ON BEHALF OF THE BOARD
TRENCHANT CAPITAL
CORP.

Per: "Eric Boehnke"        
Eric Boehnke, CEO

For further information, please contact:
Trenchant Capital Corp.
Eric Boehnke, CEO
Phone: (604) 307-4274

Neither TSXV nor its Regulation Services Provider (as that term is defined in the policies of the TSXV) accepts responsibility for the adequacy or accuracy of this news release.
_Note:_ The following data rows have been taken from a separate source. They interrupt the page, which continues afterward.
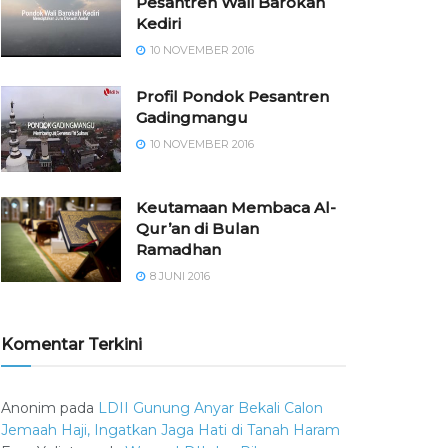
Pesantren Wali Barokah
Kediri
10 NOVEMBER 2016
⁠⁠⁠Profil Pondok Pesantren
Gadingmangu
10 NOVEMBER 2016
Keutamaan Membaca Al-
Qur’an di Bulan
Ramadhan
8 JUNI 2016
Komentar Terkini
Anonim
pada
LDII Gunung Anyar Bekali Calon
Jemaah Haji, Ingatkan Jaga Hati di Tanah Haram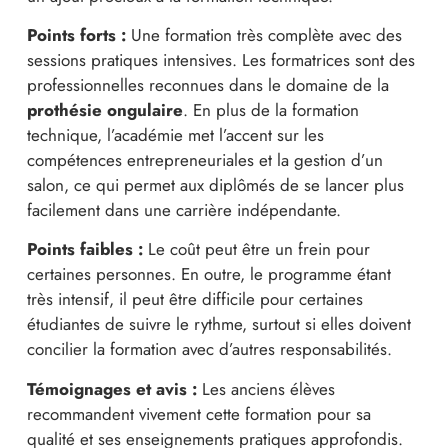
Points forts :
Une formation très complète avec des
sessions pratiques intensives. Les formatrices sont des
professionnelles reconnues dans le domaine de la
prothésie ongulaire
. En plus de la formation
technique, l’académie met l’accent sur les
compétences entrepreneuriales et la gestion d’un
salon, ce qui permet aux diplômés de se lancer plus
facilement dans une carrière indépendante.
Points faibles :
Le coût peut être un frein pour
certaines personnes. En outre, le programme étant
très intensif, il peut être difficile pour certaines
étudiantes de suivre le rythme, surtout si elles doivent
concilier la formation avec d’autres responsabilités.
Témoignages et avis :
Les anciens élèves
recommandent vivement cette formation pour sa
qualité et ses enseignements pratiques approfondis.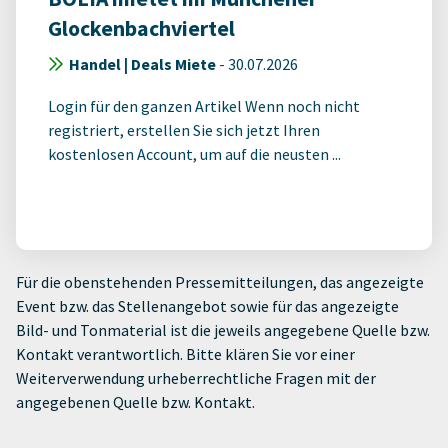
Glockenbachviertel
Handel | Deals Miete
-
30.07.2026
Login für den ganzen Artikel Wenn noch nicht
registriert, erstellen Sie sich jetzt Ihren
kostenlosen Account, um auf die neusten ...
Für die obenstehenden Pressemitteilungen, das angezeigte
Event bzw. das Stellenangebot sowie für das angezeigte
Bild- und Tonmaterial ist die jeweils angegebene Quelle bzw.
Kontakt verantwortlich. Bitte klären Sie vor einer
Weiterverwendung urheberrechtliche Fragen mit der
angegebenen Quelle bzw. Kontakt.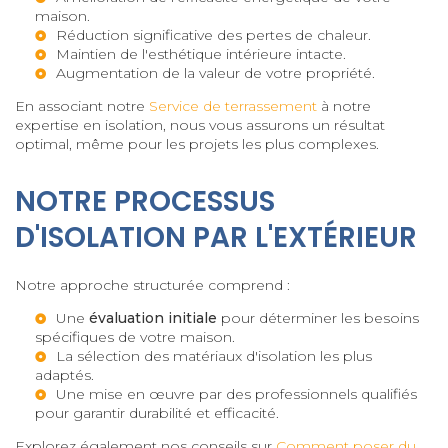
maison.
Réduction significative des pertes de chaleur.
Maintien de l'esthétique intérieure intacte.
Augmentation de la valeur de votre propriété.
En associant notre
Service de terrassement
à notre
expertise en isolation, nous vous assurons un résultat
optimal, même pour les projets les plus complexes.
NOTRE PROCESSUS
D'ISOLATION PAR L'EXTÉRIEUR
Notre approche structurée comprend :
Une
évaluation initiale
pour déterminer les besoins
spécifiques de votre maison.
La sélection des matériaux d'isolation les plus
adaptés.
Une mise en œuvre par des professionnels qualifiés
pour garantir durabilité et efficacité.
Explorez également nos conseils sur
Comment poser du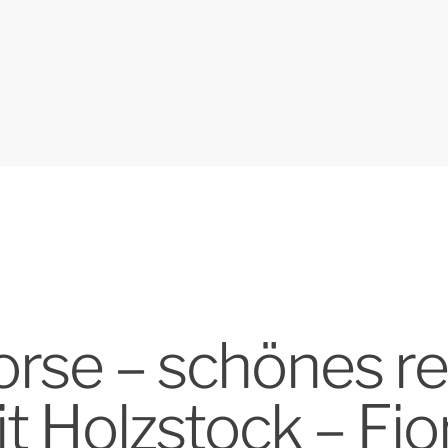
se – schönes rea
t Holzstock – Fi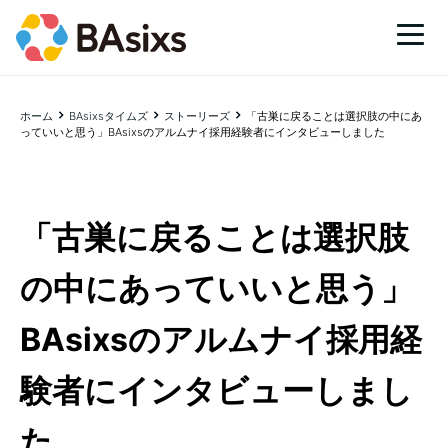
ホーム
BAsixsタイムズ
ストーリーズ
「古巣に戻ることは選択肢の中にあ
っていいと思う」BAsixsのアルムナイ採用経験者にインタビューしました
「古巣に戻ることは選択肢
の中にあっていいと思う」
BAsixsのアルムナイ採用経
験者にインタビューしまし
た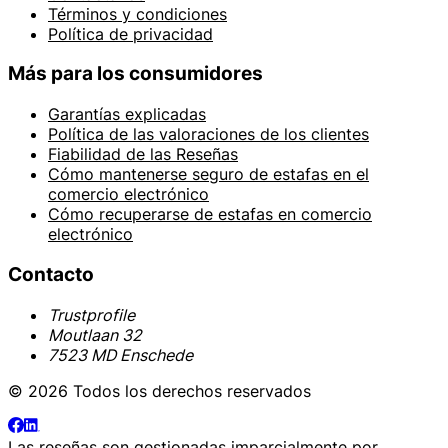
Términos y condiciones
Política de privacidad
Más para los consumidores
Garantías explicadas
Política de las valoraciones de los clientes
Fiabilidad de las Reseñas
Cómo mantenerse seguro de estafas en el
comercio electrónico
Cómo recuperarse de estafas en comercio
electrónico
Contacto
Trustprofile
Moutlaan 32
7523 MD Enschede
© 2026 Todos los derechos reservados
Las reseñas son gestionadas imparcialmente por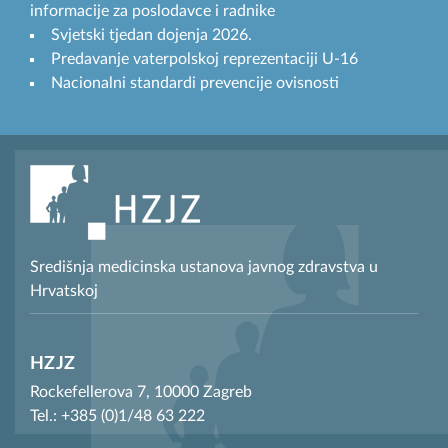
informacije za poslodavce i radnike
Svjetski tjedan dojenja 2026.
Predavanje vaterpolskoj reprezentaciji U-16
Nacionalni standardi prevencije ovisnosti
Središnja medicinska ustanova javnog zdravstva u
Hrvatskoj
HZJZ
Rockefellerova 7, 10000 Zagreb
Tel.: +385 (0)1/48 63 222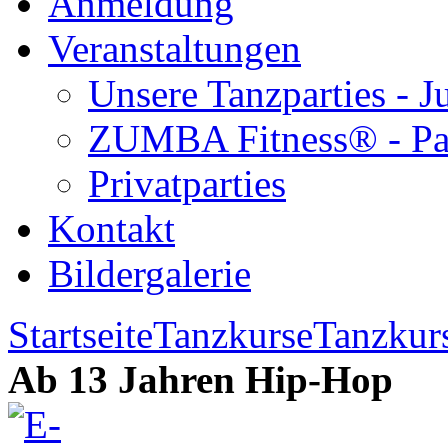
Anmeldung
Veranstaltungen
Unsere Tanzparties - 
ZUMBA Fitness® - Pa
Privatparties
Kontakt
Bildergalerie
Startseite
Tanzkurse
Tanzkur
Ab 13 Jahren Hip-Hop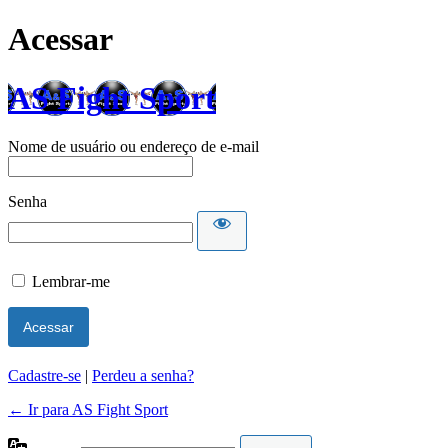
Acessar
AS Fight Sport
Nome de usuário ou endereço de e-mail
Senha
Lembrar-me
Cadastre-se
|
Perdeu a senha?
← Ir para AS Fight Sport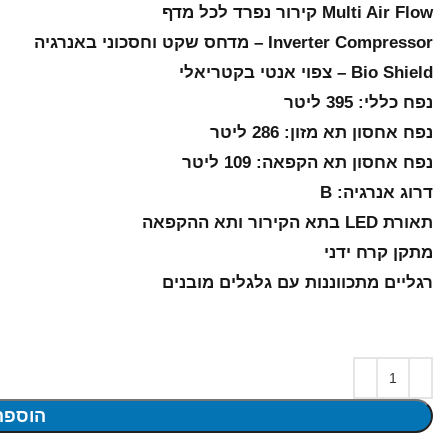
Multi Air Flow קירור נפרד לכל מדף
Inverter Compressor – מדחס שקט וחסכוני באנרגיה
Bio Shield – צפוי אנטי בקטריאלי
נפח כללי: 395 ליטר
נפח אחסון תא מזון: 286 ליטר
נפח אחסון תא הקפאה: 109 ליטר
דרוג אנרגיה: B
תאורת LED בתא הקירור ותא ההקפאה
מתקן קרח ידני
רגליים מתכווננות עם גלגלים מובנים
הוספה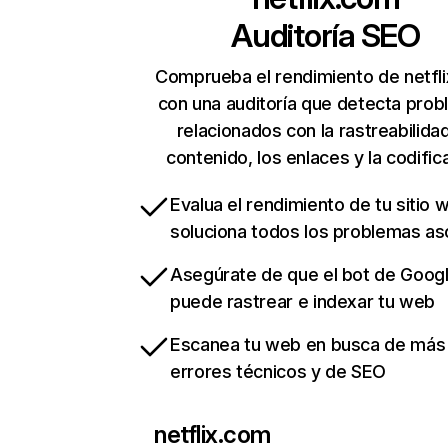
Auditoría SEO
Comprueba el rendimiento de netfl
con una auditoría que detecta pro
relacionados con la rastreabilidad
contenido, los enlaces y la codific
Evalua el rendimiento de tu sitio 
soluciona todos los problemas a
Asegúrate de que el bot de Goog
puede rastrear e indexar tu web
Escanea tu web en busca de más
errores técnicos y de SEO
netflix.com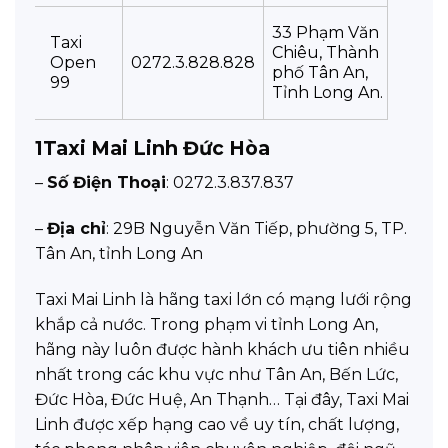
33 Phạm Văn
Taxi
Chiêu, Thành
Open
0272.3.828.828
phố Tân An,
99
Tỉnh Long An.
1
Taxi Mai Linh Đức Hòa
–
Số Điện Thoại
: 0272.3.837.837
–
Địa chỉ
: 29B Nguyễn Văn Tiếp, phường 5, TP.
Tân An, tỉnh Long An
Taxi Mai Linh là hãng taxi lớn có mạng lưới rộng
khắp cả nước. Trong phạm vi tỉnh Long An,
hãng này luôn được hành khách ưu tiên nhiều
nhất trong các khu vực như Tân An, Bến Lức,
Đức Hòa, Đức Huệ, An Thạnh… Tại đây, Taxi Mai
Linh được xếp hạng cao về uy tín, chất lượng,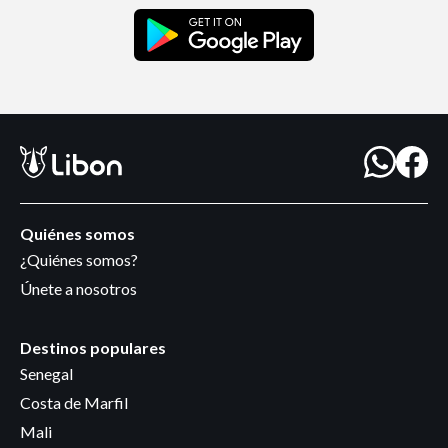
Quiénes somos
¿Quiénes somos?
Únete a nosotros
Destinos populares
Senegal
Costa de Marfil
Mali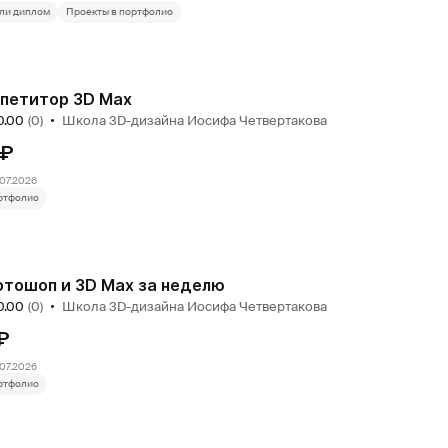
ли диплом
Проекты в портфолио
петитор 3D Max
0.00
(0)
Школа 3D-дизайна Иосифа Четвертакова
 ₽
07.2026
ртфолио
тошоп и 3D Max за неделю
0.00
(0)
Школа 3D-дизайна Иосифа Четвертакова
₽
07.2026
ртфолио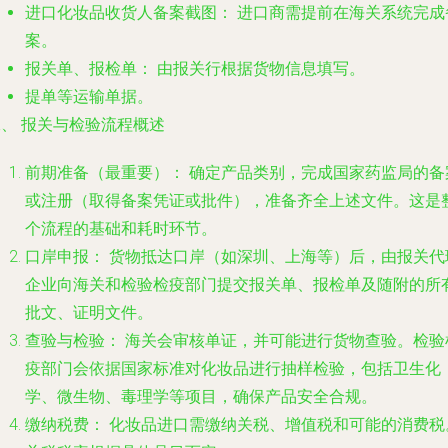
进口化妆品收货人备案截图：
进口商需提前在海关系统完成
案。
报关单、报检单：
由报关行根据货物信息填写。
提单等运输单据。
、 报关与检验流程概述
前期准备（最重要）：
确定产品类别，完成国家药监局的备
或注册（取得备案凭证或批件），准备齐全上述文件。这是
个流程的基础和耗时环节。
口岸申报：
货物抵达口岸（如深圳、上海等）后，由报关代
企业向海关和检验检疫部门提交报关单、报检单及随附的所
批文、证明文件。
查验与检验：
海关会审核单证，并可能进行货物查验。检验
疫部门会依据国家标准对化妆品进行抽样检验，包括卫生化
学、微生物、毒理学等项目，确保产品安全合规。
缴纳税费：
化妆品进口需缴纳关税、增值税和可能的消费税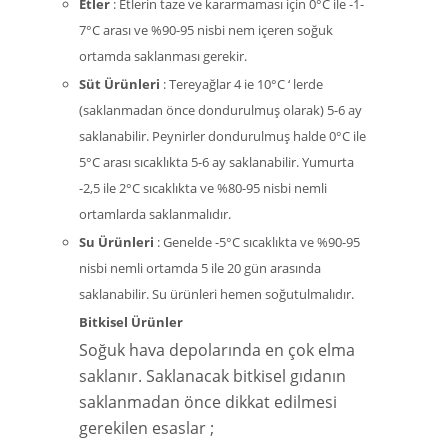
Etler
: Etlerin taze ve kararmaması için 0°C ile -1-
7°C arası ve %90-95 nisbi nem içeren soğuk
ortamda saklanması gerekir.
Süt Ürünleri
: Tereyağlar 4 ie 10°C ‘ lerde
(saklanmadan önce dondurulmuş olarak) 5-6 ay
saklanabilir. Peynirler dondurulmuş halde 0°C ile
5°C arası sıcaklıkta 5-6 ay saklanabilir. Yumurta
-2,5 ile 2°C sıcaklıkta ve %80-95 nisbi nemli
ortamlarda saklanmalıdır.
Su Ürünleri
: Genelde -5°C sıcaklıkta ve %90-95
nisbi nemli ortamda 5 ile 20 gün arasında
saklanabilir. Su ürünleri hemen soğutulmalıdır.
Bitkisel Ürünler
Soğuk hava depolarında en çok elma
saklanır. Saklanacak bitkisel gıdanın
saklanmadan önce dikkat edilmesi
gerekilen esaslar ;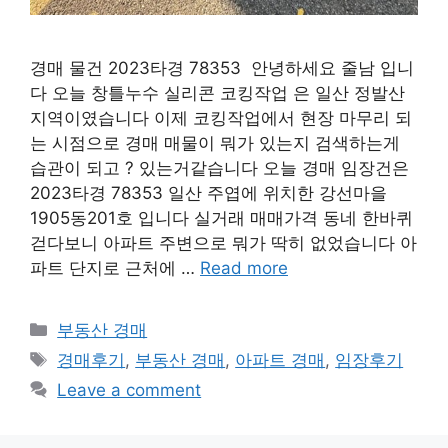
경매 물건 2023타경 78353 안녕하세요 줄남 입니
다 오늘 창틀누수 실리콘 코킹작업 은 일산 정발산
지역이였습니다 이제 코킹작업에서 현장 마무리 되
는 시점으로 경매 매물이 뭐가 있는지 검색하는게
습관이 되고 ? 있는거같습니다 오늘 경매 임장건은
2023타경 78353 일산 주엽에 위치한 강선마을
1905동201호 입니다 실거래 매매가격 동네 한바퀴
걷다보니 아파트 주변으로 뭐가 딱히 없었습니다 아
파트 단지로 근처에 …
Read more
Categories
부동산 경매
Tags
경매후기
,
부동산 경매
,
아파트 경매
,
임장후기
Leave a comment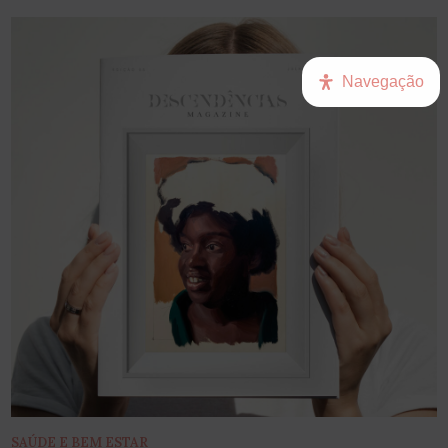
Navegação
SAÚDE E BEM ESTAR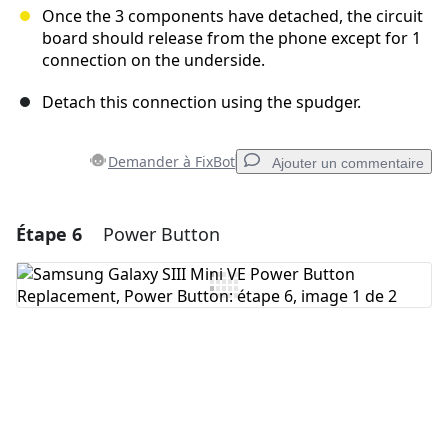
Once the 3 components have detached, the circuit
board should release from the phone except for 1
connection on the underside.
Detach this connection using the spudger.
Demander à FixBot
Ajouter un commentaire
Étape 6
Power Button
Ajouter un commentaire
Ajouter un commentaire
Annuler
Publier un commentaire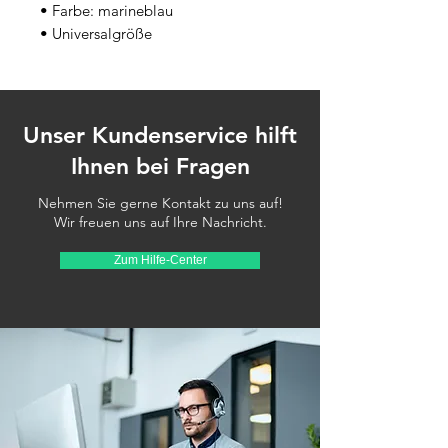
• Farbe: marineblau
• Universalgröße
Unser Kundenservice hilft
Ihnen bei Fragen
Nehmen Sie gerne Kontakt zu uns auf!
Wir freuen uns auf Ihre Nachricht.
Zum Hilfe-Center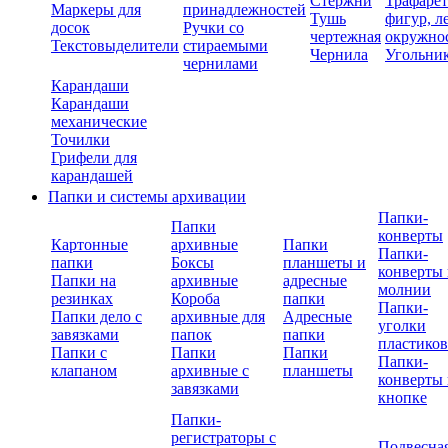
Стержни
Трафаре
Маркеры для
принадлежностей
Тушь
фигур, л
досок
Ручки со
чертежная
окружно
Текстовыделители
стираемыми
Чернила
Угольни
чернилами
Карандаши
Карандаши
механические
Точилки
Грифели для
карандашей
Папки и системы архивации
Папки-
Папки
конверты
Картонные
архивные
Папки
Папки-
папки
Боксы
планшеты и
конверты 
Папки на
архивные
адресные
молнии
резинках
Короба
папки
Папки-
Папки дело с
архивные для
Адресные
уголки
завязками
папок
папки
пластико
Папки с
Папки
Папки
Папки-
клапаном
архивные с
планшеты
конверты 
завязками
кнопке
Папки-
регистраторы с
Подвесна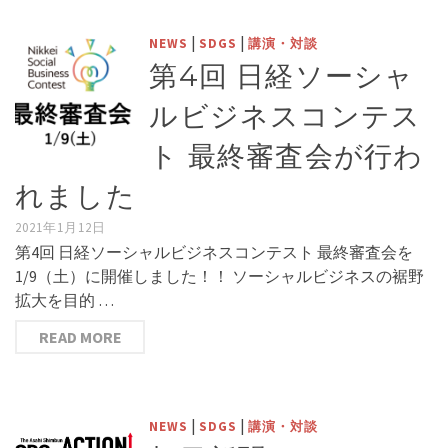
|
|
NEWS
SDGS
講演・対談
第4回 日経ソーシャ
ルビジネスコンテス
ト 最終審査会が行わ
れました
2021年1月12日
第4回 日経ソーシャルビジネスコンテスト 最終審査会を
1/9（土）に開催しました！！ ソーシャルビジネスの裾野
拡大を目的 …
READ MORE
|
|
NEWS
SDGS
講演・対談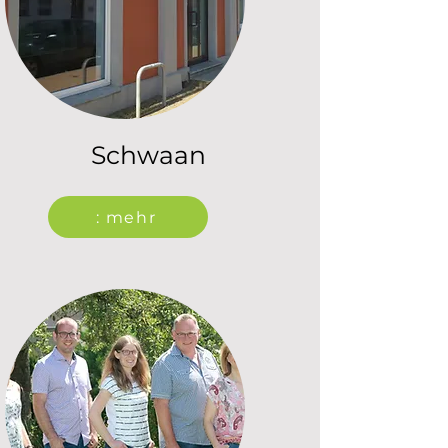
Schwaan
: mehr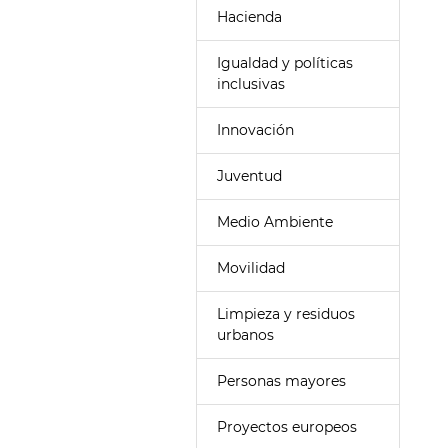
Hacienda
Igualdad y políticas
inclusivas
Innovación
Juventud
Medio Ambiente
Movilidad
Limpieza y residuos
urbanos
Personas mayores
Proyectos europeos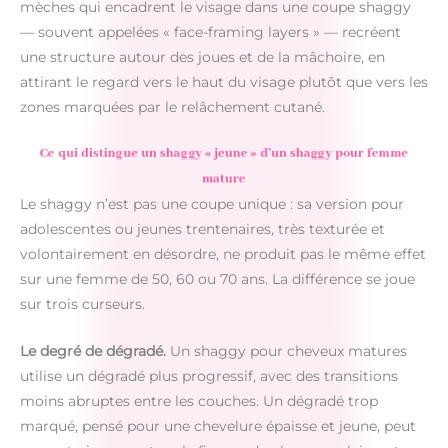
mèches qui encadrent le visage dans une coupe shaggy
— souvent appelées « face-framing layers » — recréent
une structure autour des joues et de la mâchoire, en
attirant le regard vers le haut du visage plutôt que vers les
zones marquées par le relâchement cutané.
Ce qui distingue un shaggy « jeune » d’un shaggy pour femme
mature
Le shaggy n’est pas une coupe unique : sa version pour
adolescentes ou jeunes trentenaires, très texturée et
volontairement en désordre, ne produit pas le même effet
sur une femme de 50, 60 ou 70 ans. La différence se joue
sur trois curseurs.
Le degré de dégradé.
Un shaggy pour cheveux matures
utilise un dégradé plus progressif, avec des transitions
moins abruptes entre les couches. Un dégradé trop
marqué, pensé pour une chevelure épaisse et jeune, peut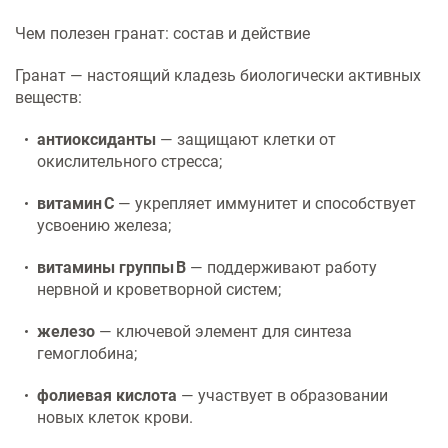
Услуги по обеспечению
комфортности пребывания в
Чем полезен гранат: состав и действие
отделениях стационара
Гранат — настоящий кладезь биологически активных
веществ:
Транспортировка и медицинское
сопровождение
антиоксиданты
— защищают клетки от
окислительного стресса;
Прочие услуги
витамин C
— укрепляет иммунитет и способствует
усвоению железа;
витамины группы B
— поддерживают работу
нервной и кроветворной систем;
железо
— ключевой элемент для синтеза
гемоглобина;
фолиевая кислота
— участвует в образовании
новых клеток крови.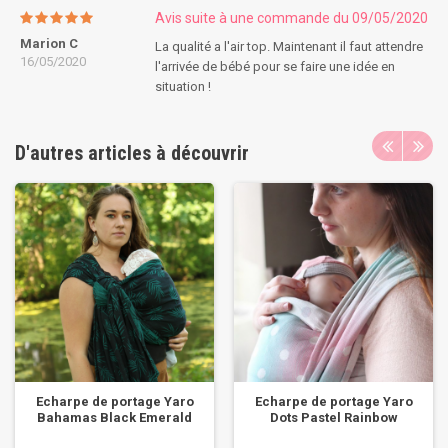
Avis suite à une commande du 09/05/2020
Marion C
La qualité a l'air top. Maintenant il faut attendre
16/05/2020
l'arrivée de bébé pour se faire une idée en
situation !
D'autres articles à découvrir
Echarpe de portage Yaro
Echarpe de portage Yaro
Bahamas Black Emerald
Dots Pastel Rainbow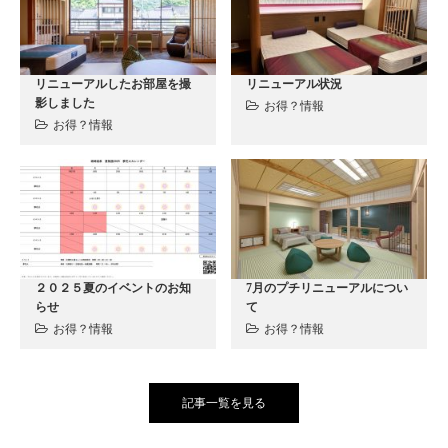
リニューアルしたお部屋を撮
リニューアル状況
影しました
お得？情報
お得？情報
２０２５夏のイベントのお知
7月のプチリニューアルについ
らせ
て
お得？情報
お得？情報
記事一覧を見る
Disclaimer for Forward-Looking Information

This news release includes certain "forward-looking statements" under applicable Canadian securities legislation that are not historical facts. Forward-looking statements involve risks, uncertainties, and other factors that could cause actual results, performance, prospects, and opportunities to differ materially from those expressed or implied by such forward-looking statements. Forward-looking statements in this news release include, but are not limited to, statements regarding the proposed Loan, the Offering and statements regarding the proposed business and operations of the Company following completion of the foregoing transactions. Forward-looking statements are necessarily based on a number of estimates and assumptions that, while considered reasonable, are subject to known and unknown risks, uncertainties and other factors that may cause actual results and future events to differ materially from those expressed or implied by such forward-looking statements. Such factors include, but are not limited to: failure to complete the Offering on the terms expected or at all; general business, economic and social uncertainties; litigation, legislative, environmental and other judicial, regulatory, political and competitive developments; and other risks outside of the Company's control. Although the Company believes that the assumptions and factors used in preparing the forward-looking statements are reasonable, undue reliance should not be placed on these statements, which only apply as of the date of this news release, and no assurance can be given that such events will occur in the disclosed time frames or at all. Except as required by applicable laws, the Company disclaims any intention or obligation to update or revise any forward-looking statement, whether as a result of new information, future events, or otherwise.

Not for distribution to United States newswire services or for dissemination in the United States.